Some insurers say they're more likely to stay on the insurance exchanges now that a penalty against failing to report the number of severely ill patients they have has been lifted.
The Trump administration last week said it would not enforce an Affordable Care Act provision meant to prevent insurers from cherry-picking the healthiest members. The law's risk-adjustment program allowed companies that cover people with complex health conditions to receive money from insurers that have generally healthier members.
"We think an additional pilot year without financial penalties will ultimately help issuers better operationalize the program—and will eliminate yet another area of financial uncertainty for the coming year," said Meg Murray, CEO of the Association for Community Affiliated Plans. Nonetheless, insurance giant Aetna plans to fully withdraw from the exchange market in 2018.

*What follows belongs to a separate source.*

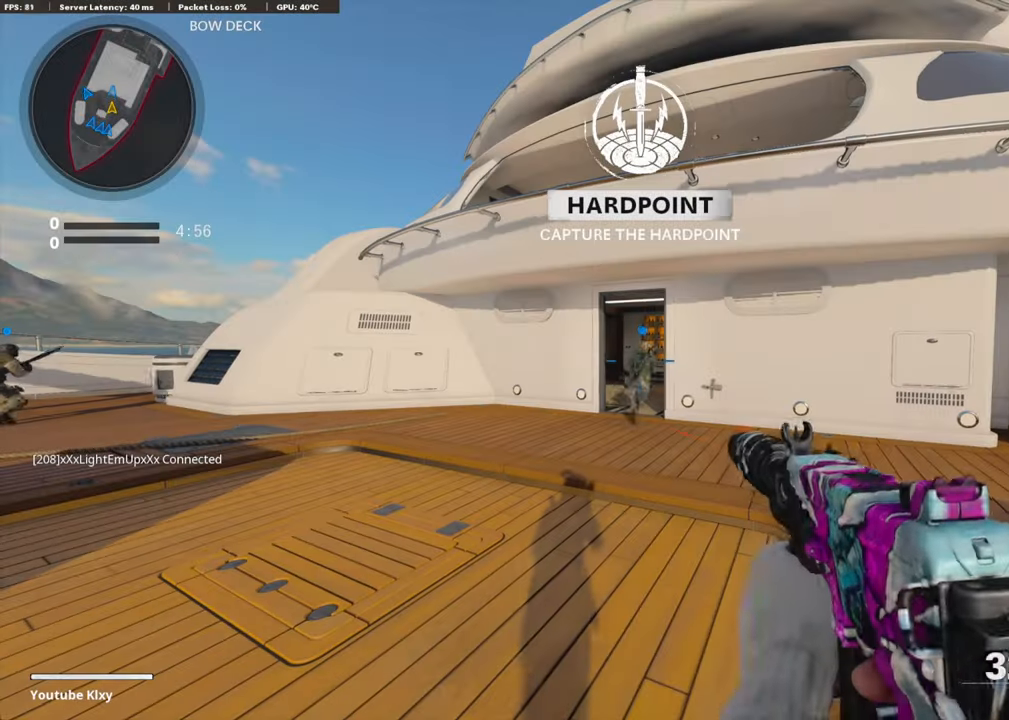
Gameplay with a controller (PlayStation layout); each line is a JSON object with the inputs held at the frame after it. "events" lists button and stick changes between this image and that frame as [ms after this image, input, new state], when the widget could be followed in between.
{"buttons": ["L3"], "left_stick": "up", "right_stick": "center", "events": [[84, "TRIANGLE", "up"], [151, "TRIANGLE", "down"], [218, "TRIANGLE", "up"], [251, "left_stick", "up"], [335, "TRIANGLE", "down"], [352, "L3", "down"], [368, "TRIANGLE", "up"], [435, "TRIANGLE", "down"], [502, "TRIANGLE", "up"]]}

In 2015, Blue Shield of California received $182 million in payments under the risk-adjustment program. Health Net of California got $126 million and Blue Cross and Blue Shield of Florida got $369 million, federal data show.
The law required third-party auditors and HHS to confirm that plans receiving risk-adjustment payments do indeed have sicker patients. HHS has been collecting data from the plans but hasn't held them accountable for discrepancies.
The CMS, in a little-noticed memo released May 3, said it would delay penalties for a year, until 2018.
That allows plans to incorporate key processes, procedures and technical changes, said Jeffery Drozda, CEO of the Louisiana Association of Health Plans.
Ceci Connolly, CEO of the Alliance of Community Health Plans, said some insurers don't have federal data on the accuracy of their claims. "It hasn't been possible to review lessons learned and strengthen the collection and reporting of diagnoses for risk adjustment," she said. "That's critical, given the importance of accurate diagnosis coding in determining payments and the benefit packages that plans can offer to enrollees."